Most of the vehicles are plying on city roads without having the mandatory first-aid kit.
Kamaljeet Soi, vice-chairman of the Road Safety Council, said: “I checked some of the school and city buses recently, most of them did not have a first-aid kit.”
The laxity on the part of vehicle owners/operators can be grave during accidents.
Road mishaps are unforeseen but widespread; in such circumstances, first-aid kit is handy in providing some immediate relief to an injured till he has been shifted to a hospital or gets the adequate medical facility.
In this case of negligence, vehicle owners’ laxity is reciprocated evenly by the traffic police apathy, who hardly check a vehicle for a first-aid kit.
The manufacturing companies provide a first-aid box to the customers at the time of purchase of a new vehicle, but it goes missing after sometime and never replace by a new one.
The first-aid box is particularly essential in public transports and school buses.
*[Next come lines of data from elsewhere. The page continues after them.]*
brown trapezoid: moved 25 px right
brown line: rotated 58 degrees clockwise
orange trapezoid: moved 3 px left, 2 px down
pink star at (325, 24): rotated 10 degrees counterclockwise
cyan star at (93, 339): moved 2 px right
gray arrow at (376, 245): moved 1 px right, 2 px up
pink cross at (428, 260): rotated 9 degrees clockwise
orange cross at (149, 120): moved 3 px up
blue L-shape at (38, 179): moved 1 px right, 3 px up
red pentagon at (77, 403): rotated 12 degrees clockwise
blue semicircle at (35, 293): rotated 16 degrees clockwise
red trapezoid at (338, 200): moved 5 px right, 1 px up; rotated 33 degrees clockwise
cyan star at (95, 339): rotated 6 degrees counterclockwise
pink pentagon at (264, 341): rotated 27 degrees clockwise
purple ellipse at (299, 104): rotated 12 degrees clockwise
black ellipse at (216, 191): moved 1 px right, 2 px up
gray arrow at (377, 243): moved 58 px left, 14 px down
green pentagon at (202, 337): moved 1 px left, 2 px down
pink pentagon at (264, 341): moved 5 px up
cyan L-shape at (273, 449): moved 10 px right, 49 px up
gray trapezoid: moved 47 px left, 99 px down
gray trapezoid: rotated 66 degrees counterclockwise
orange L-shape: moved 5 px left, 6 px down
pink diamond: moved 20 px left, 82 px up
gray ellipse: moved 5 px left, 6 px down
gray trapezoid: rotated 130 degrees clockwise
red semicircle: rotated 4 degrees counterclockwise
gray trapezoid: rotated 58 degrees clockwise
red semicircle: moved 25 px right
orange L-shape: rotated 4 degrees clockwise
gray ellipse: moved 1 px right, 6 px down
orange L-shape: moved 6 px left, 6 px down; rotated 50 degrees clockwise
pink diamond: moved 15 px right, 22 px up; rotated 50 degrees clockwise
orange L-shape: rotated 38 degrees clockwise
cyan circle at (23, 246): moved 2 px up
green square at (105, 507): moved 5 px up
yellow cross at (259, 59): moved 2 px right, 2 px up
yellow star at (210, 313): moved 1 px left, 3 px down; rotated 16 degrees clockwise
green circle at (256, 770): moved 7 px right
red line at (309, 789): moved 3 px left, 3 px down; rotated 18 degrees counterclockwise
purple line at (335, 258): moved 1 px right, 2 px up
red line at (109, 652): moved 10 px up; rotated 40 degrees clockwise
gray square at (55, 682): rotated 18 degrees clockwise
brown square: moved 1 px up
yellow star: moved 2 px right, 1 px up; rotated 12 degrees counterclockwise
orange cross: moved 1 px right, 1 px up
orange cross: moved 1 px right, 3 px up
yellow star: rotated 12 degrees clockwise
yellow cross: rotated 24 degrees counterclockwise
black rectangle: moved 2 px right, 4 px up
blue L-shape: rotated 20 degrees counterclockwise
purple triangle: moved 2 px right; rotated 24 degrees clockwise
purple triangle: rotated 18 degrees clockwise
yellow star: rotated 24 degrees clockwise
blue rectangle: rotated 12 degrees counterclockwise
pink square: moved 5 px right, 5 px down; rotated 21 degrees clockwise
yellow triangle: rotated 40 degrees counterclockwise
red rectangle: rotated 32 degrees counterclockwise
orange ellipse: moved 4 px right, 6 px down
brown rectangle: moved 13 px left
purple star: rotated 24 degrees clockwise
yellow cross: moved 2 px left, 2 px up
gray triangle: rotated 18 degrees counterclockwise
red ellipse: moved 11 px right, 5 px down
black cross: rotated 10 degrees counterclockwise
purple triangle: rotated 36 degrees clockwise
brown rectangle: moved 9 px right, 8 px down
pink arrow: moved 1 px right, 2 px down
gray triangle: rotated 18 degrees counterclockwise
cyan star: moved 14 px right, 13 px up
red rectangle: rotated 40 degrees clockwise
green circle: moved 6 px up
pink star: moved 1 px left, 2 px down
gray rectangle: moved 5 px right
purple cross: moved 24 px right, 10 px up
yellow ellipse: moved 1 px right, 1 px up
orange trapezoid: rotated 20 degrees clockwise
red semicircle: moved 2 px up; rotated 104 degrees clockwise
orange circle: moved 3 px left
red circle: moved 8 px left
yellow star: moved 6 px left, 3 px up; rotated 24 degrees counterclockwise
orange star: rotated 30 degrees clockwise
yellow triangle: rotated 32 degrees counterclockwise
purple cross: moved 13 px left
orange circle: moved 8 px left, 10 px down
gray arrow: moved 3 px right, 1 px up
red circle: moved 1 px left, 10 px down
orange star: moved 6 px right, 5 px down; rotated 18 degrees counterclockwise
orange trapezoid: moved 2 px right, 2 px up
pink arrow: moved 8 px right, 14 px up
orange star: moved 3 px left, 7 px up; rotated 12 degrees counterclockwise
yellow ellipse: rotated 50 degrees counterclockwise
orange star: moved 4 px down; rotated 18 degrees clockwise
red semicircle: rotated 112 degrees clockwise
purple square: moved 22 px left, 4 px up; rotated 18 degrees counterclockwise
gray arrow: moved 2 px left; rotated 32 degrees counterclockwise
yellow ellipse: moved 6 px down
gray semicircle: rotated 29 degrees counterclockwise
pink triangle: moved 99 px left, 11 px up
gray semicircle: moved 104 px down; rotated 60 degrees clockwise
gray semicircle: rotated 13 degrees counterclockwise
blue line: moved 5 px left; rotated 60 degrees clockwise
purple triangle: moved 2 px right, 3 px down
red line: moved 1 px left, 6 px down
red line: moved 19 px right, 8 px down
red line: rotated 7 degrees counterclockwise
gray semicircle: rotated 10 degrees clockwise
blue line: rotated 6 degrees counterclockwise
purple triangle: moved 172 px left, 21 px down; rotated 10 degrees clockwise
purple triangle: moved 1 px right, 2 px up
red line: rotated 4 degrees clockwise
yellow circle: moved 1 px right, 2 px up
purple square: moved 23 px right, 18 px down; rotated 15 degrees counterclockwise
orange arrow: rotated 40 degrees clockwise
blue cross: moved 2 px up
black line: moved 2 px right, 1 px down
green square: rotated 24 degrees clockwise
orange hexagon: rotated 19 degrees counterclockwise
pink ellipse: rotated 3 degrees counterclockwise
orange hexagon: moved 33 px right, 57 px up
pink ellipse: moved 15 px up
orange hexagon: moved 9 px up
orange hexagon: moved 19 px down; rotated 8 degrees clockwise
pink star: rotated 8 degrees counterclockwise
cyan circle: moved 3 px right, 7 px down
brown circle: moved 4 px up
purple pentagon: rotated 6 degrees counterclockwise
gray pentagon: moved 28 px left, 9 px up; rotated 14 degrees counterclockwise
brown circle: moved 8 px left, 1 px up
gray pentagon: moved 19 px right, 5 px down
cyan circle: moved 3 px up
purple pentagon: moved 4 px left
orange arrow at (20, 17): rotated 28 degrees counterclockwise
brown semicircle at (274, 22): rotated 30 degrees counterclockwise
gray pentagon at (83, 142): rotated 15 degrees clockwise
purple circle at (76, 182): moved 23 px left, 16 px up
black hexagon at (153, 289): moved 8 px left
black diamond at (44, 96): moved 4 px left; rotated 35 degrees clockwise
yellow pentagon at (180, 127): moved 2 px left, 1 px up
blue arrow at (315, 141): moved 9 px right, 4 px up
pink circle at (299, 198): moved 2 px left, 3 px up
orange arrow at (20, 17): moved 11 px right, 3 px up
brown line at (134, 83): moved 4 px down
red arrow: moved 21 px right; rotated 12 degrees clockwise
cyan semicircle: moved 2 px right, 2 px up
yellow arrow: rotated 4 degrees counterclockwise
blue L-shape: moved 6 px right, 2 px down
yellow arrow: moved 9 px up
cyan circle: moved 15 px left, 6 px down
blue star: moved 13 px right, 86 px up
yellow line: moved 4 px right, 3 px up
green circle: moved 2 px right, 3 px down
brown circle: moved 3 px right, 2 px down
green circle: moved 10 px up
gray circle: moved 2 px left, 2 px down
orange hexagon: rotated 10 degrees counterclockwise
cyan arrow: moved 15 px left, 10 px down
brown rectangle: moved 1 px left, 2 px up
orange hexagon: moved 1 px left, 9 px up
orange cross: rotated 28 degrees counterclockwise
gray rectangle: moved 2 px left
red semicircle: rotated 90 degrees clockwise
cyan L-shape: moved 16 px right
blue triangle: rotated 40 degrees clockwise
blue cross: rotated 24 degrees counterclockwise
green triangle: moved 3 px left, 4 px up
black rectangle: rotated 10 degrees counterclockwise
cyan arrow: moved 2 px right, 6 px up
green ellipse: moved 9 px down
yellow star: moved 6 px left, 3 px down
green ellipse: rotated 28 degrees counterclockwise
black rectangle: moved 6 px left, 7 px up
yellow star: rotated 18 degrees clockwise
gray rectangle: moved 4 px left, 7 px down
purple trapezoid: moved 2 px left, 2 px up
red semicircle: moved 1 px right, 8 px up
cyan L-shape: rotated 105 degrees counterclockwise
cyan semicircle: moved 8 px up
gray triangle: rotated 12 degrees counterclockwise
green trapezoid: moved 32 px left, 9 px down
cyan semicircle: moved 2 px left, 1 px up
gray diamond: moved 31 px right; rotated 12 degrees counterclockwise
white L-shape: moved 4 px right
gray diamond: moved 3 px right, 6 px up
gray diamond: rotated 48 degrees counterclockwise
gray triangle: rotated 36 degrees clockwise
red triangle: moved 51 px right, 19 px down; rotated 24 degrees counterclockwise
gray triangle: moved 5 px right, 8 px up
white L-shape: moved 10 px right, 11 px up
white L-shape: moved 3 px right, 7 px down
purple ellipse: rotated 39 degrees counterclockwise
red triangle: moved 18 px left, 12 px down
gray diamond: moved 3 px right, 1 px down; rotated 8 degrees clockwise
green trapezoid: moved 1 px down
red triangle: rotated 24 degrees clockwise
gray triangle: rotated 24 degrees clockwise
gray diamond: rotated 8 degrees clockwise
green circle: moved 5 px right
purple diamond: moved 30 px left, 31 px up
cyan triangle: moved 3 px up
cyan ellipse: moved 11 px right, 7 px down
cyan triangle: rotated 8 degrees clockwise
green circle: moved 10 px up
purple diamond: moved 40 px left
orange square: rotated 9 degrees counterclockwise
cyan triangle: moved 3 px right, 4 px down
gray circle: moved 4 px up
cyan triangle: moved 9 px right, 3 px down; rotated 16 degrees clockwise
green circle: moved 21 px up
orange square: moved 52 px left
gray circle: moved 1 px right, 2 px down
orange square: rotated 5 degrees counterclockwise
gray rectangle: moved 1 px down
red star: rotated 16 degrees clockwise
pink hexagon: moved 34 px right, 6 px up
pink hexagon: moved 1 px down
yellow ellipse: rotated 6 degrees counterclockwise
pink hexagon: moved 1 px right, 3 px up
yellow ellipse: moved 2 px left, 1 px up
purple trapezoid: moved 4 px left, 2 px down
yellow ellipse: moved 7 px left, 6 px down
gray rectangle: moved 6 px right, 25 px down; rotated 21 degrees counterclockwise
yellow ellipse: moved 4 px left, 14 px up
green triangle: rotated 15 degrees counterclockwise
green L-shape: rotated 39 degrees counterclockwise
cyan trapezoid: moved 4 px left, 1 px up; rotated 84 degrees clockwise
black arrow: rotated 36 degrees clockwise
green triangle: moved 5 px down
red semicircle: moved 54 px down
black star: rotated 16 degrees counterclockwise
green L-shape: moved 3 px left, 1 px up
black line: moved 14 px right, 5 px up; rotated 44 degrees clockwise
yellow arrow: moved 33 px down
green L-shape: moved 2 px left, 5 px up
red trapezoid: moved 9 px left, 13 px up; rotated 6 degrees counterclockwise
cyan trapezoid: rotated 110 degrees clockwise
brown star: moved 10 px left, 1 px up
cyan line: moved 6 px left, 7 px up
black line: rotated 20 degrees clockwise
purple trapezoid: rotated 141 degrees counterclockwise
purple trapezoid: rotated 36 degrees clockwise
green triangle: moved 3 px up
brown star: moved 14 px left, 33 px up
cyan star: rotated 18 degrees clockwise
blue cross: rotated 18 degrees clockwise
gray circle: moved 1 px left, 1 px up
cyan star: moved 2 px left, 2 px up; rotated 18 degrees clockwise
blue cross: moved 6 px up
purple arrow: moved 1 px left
As per section 138 (4) (D) of the Central Motor Vehicles Act 1989, first-aid kit is mandatory in all vehicles and must comprise an antiseptic ointment tube, sterilised cotton, elastic and waterproof plaster, gauze and bandage for wounds and burns.
Soi said, “The first-aid kits are needed in all vehicles, especially in school buses and public transport, but most of the vehicles are plying without it, he added.
Additional commissioner of police Harjeet Singh said: “This medical aid is mandatory under the Motor Vehicle Act.”
District transport officer Anil Garg said, “Having a first-aid box is mandatory under the Motor Vehicle Act, but very few people are having this facility in their vehicles. I have issued challans to many defaulters.”
Rakesh Gulati, sales manager at Gulzar Motors, said, “We provide a first-aid kit to every vehicle, which is a basic element during a medical emergency.”